Does a blended family actually work?

Anonymous
Anonymous wrote:
Anonymous wrote:
Anonymous wrote:
Anonymous wrote:
Anonymous wrote:Did you all get along with your step siblings before the marriage? I ask because my kid and my SO’s kid are very close currently and as only children each they often pretend they are siblings and giggle when people think they are.


What a childish way to look at a serious situation. Just because small children enjoy each other's company RIGHT NOW doesn't mean that it will make for a happy family. Those kids will get older and they will notice differences in how they are treated, not just by their bio parent but by extended family.

Let's say there is a budget issue in the household. One kid's extended family buys them a nice bike. The other kid can't get one because there is no child support coming in and it's not affordable. If you are the bio parent of the first kid, do you take the bike away because your SO's kid won't be able to have one? If your kid is the second one, how do you explain that they need to adjust to these kinds of experiences because they will keep happening? Don't you think resentment will build - not just in kids, but in parents?




Come on now, who actually treats children this way?!?!? If this is how people treat stepchildren of course there will be problems, but for the life of me I don’t understand how parents would let this happen in actuality. Seems like people are looking for worst possible outcomes.


PP is not talking about step parents treating their stepchildren a certain way. PP is talking about the step child's OTHER parent being able to give things.

I know someone in this situation, where there are step siblings who live together approx. 50% of the time. But one of the kids OTHER parent is able to take their child on a lot of fabulous vacations. It's hard on the step sibling when they each come back from the other parent's house and one kid comes back with stories about skiing in Colorado or a week at Disney World, etc. and the other kid spent time watching tv on the sofa.


Only if you are really very sensitive. Plenty of blended families coexist peacefully and happily. The purpose of this thread is to tell OP to discuss finances and parenting in advance, in order to avoid the main sources of conflict. But minor conflicts are to be expected, and if everyone is reasonable, things will go well.


A small percentage works, second marriages divorce close to 70%. Most do not work for the children involved.

Having more kids when you already have them with one partner is really irresponsible. Go on steptalk.org to get a reality of what a mess it can be.

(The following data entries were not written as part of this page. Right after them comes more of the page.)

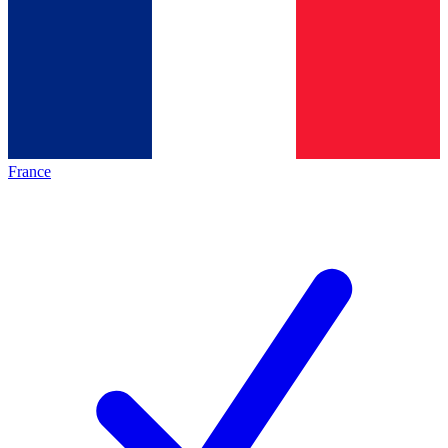
France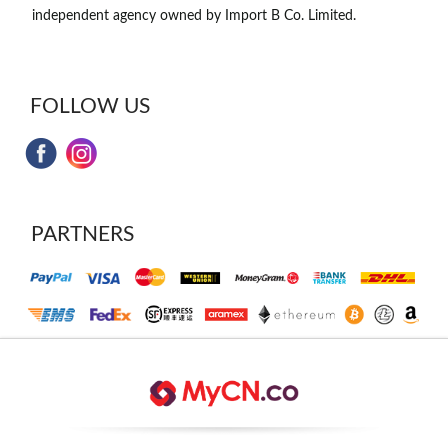
independent agency owned by Import B Co. Limited.
FOLLOW US
PARTNERS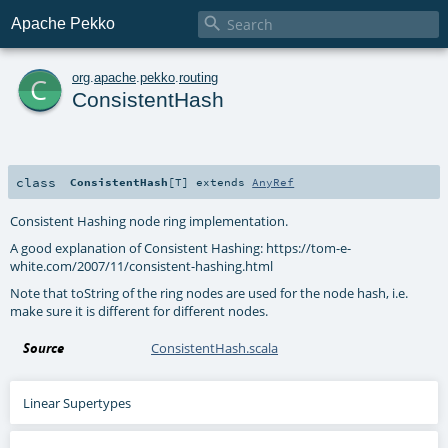

Apache Pekko
c
org
.
apache
.
pekko
.
routing
ConsistentHash
class
ConsistentHash
[
T
]
extends
AnyRef
Consistent Hashing node ring implementation.
A good explanation of Consistent Hashing: https://tom-e-
white.com/2007/11/consistent-hashing.html
Note that toString of the ring nodes are used for the node hash, i.e.
make sure it is different for different nodes.
Source
ConsistentHash.scala
Linear Supertypes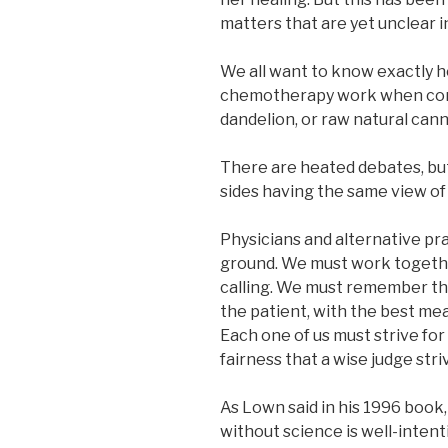
matters that are yet unclear i
We all want to know exactly h
chemotherapy work when comp
dandelion, or raw natural can
There are heated debates, but
sides having the same view of 
Physicians and alternative p
ground. We must work togethe
calling. We must remember tha
the patient, with the best mean
Each one of us must strive fo
fairness that a wise judge striv
As Lown said in his 1996 book, 
without science is well-intent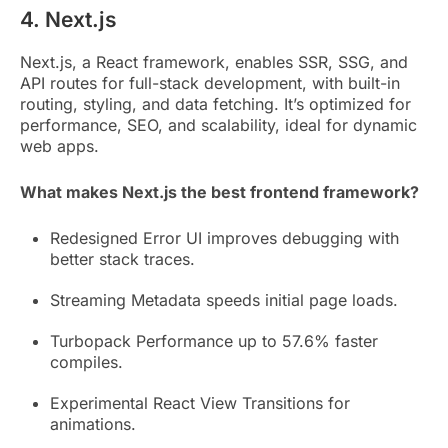
4. Next.js
Next.js, a React framework, enables SSR, SSG, and
API routes for full-stack development, with built-in
routing, styling, and data fetching. It’s optimized for
performance, SEO, and scalability, ideal for dynamic
web apps.
What makes Next.js the best frontend framework?
Redesigned Error UI improves debugging with
better stack traces.
Streaming Metadata speeds initial page loads.
Turbopack Performance up to 57.6% faster
compiles.
Experimental React View Transitions for
animations.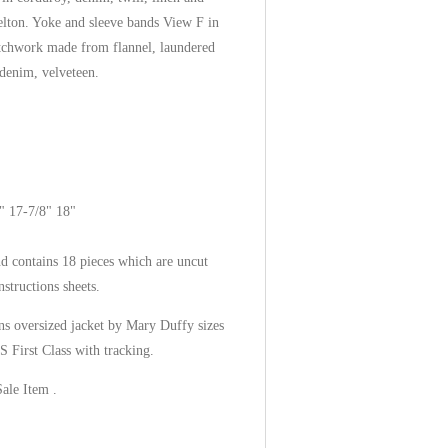
melton. Yoke and sleeve bands View F in
atchwork made from flannel, laundered
 denim, velveteen.
" 17-7/8" 18"
d contains 18 pieces which are uncut
nstructions sheets.
s oversized jacket by Mary Duffy sizes
 First Class with tracking.
Sale Item .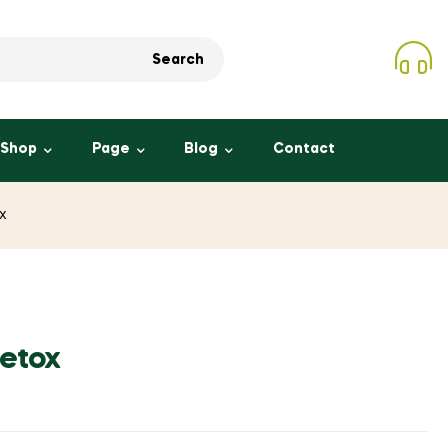
Search
Shop
Page
Blog
Contact
x
Detox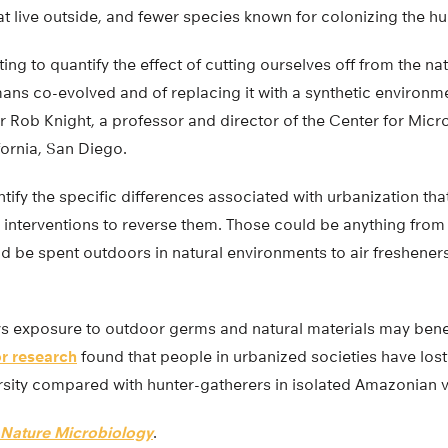
at live outside, and fewer species known for colonizing the 
ting to quantify the effect of cutting ourselves off from the n
ns co-evolved and of replacing it with a synthetic environme
 Rob Knight, a professor and director of the Center for Micr
fornia, San Diego.
ntify the specific differences associated with urbanization tha
 interventions to reverse them. Those could be anything fr
d be spent outdoors in natural environments to air fresheners
 exposure to outdoor germs and natural materials may bene
or research
found that people in urbanized societies have lost 
rsity compared with hunter-gatherers in isolated Amazonian v
Nature Microbiology
.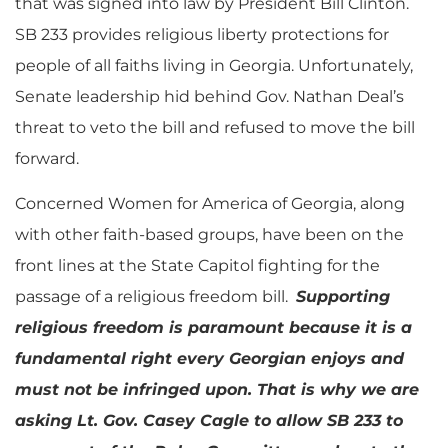
that was signed into law by President Bill Clinton.
SB 233 provides religious liberty protections for
people of all faiths living in Georgia. Unfortunately,
Senate leadership hid behind Gov. Nathan Deal’s
threat to veto the bill and refused to move the bill
forward.
Concerned Women for America of Georgia, along
with other faith-based groups, have been on the
front lines at the State Capitol fighting for the
passage of a religious freedom bill.
Supporting
religious freedom is paramount because it is a
fundamental right every Georgian enjoys and
must not be infringed upon. That is why we are
asking Lt. Gov. Casey Cagle to allow SB 233 to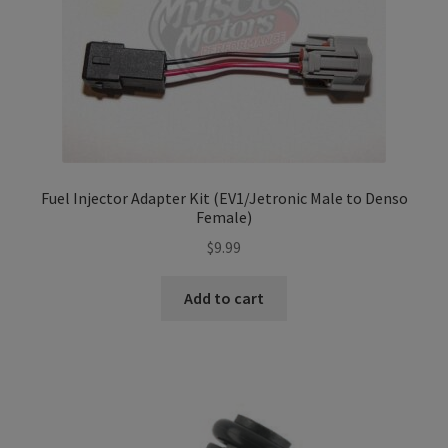
Fuel Injector Adapter Kit (EV1/Jetronic Male to Denso
Female)
$
9.99
Add to cart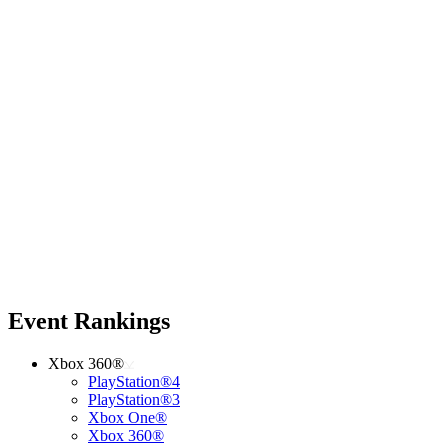
Event Rankings
Xbox 360®
PlayStation®4
PlayStation®3
Xbox One®
Xbox 360®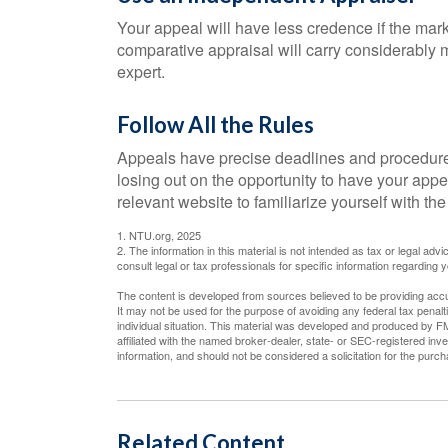
Your appeal will have less credence if the mark
comparative appraisal will carry considerably m
expert.
Follow All the Rules
Appeals have precise deadlines and procedures
losing out on the opportunity to have your appeal
relevant website to familiarize yourself with t
1. NTU.org, 2025
2. The information in this material is not intended as tax or legal adv
consult legal or tax professionals for specific information regarding yo
The content is developed from sources believed to be providing accura
It may not be used for the purpose of avoiding any federal tax penalti
individual situation. This material was developed and produced by FM
affiliated with the named broker-dealer, state- or SEC-registered in
information, and should not be considered a solicitation for the purc
Related Content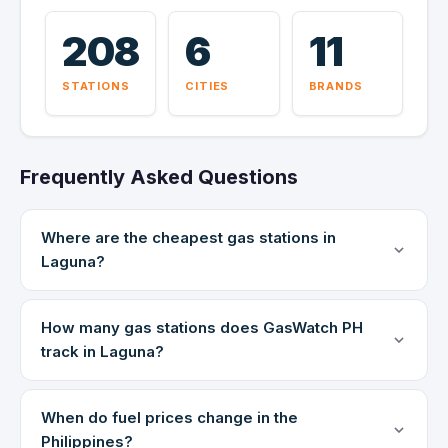
208
6
11
STATIONS
CITIES
BRANDS
Frequently Asked Questions
Where are the cheapest gas stations in
Laguna?
How many gas stations does GasWatch PH
track in Laguna?
When do fuel prices change in the
Philippines?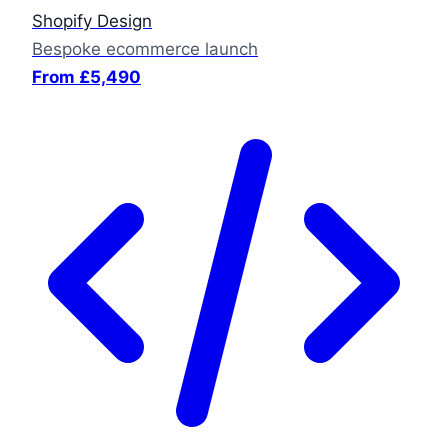
Shopify Design
Bespoke ecommerce launch
From £5,490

I remember my daughter went to a birthday party at her friends. When she came home she told me how her friend hates her step dads kids. The stupid mother moved them all in fairly quick after the divorce, it was pretty disturbing.
Anonymous
Anonymous wrote:Don't forget, you will have to arrange all holiday schedules with the children's other families, forever. If you want the stepsiblings to have the slightest chance of feeling like family and being treated like family with each other's extended family relatives, that will require face time and travel. Hope you can afford it! And good luck forcing them through it. They may go along now but when they are teenagers they will be indifferent or outright resistant. You can't just wish everyone into a family. They all know perfectly well you can divorce again and they will never see each other again if that happens. It's fake.


And that's the problem you'll always care about your bios first. Sometimes you don't want the step on every vacation, and your kids don't want to have the step either. Or step wants to be with his bio parent and bio grandparents for holidays. On and on it goes.

Sometimes you like the step when their small, but then as they age it changes. I've seen it all.

OP you should not have anymore kids. In fact it sounds like you need to date for quite awhile.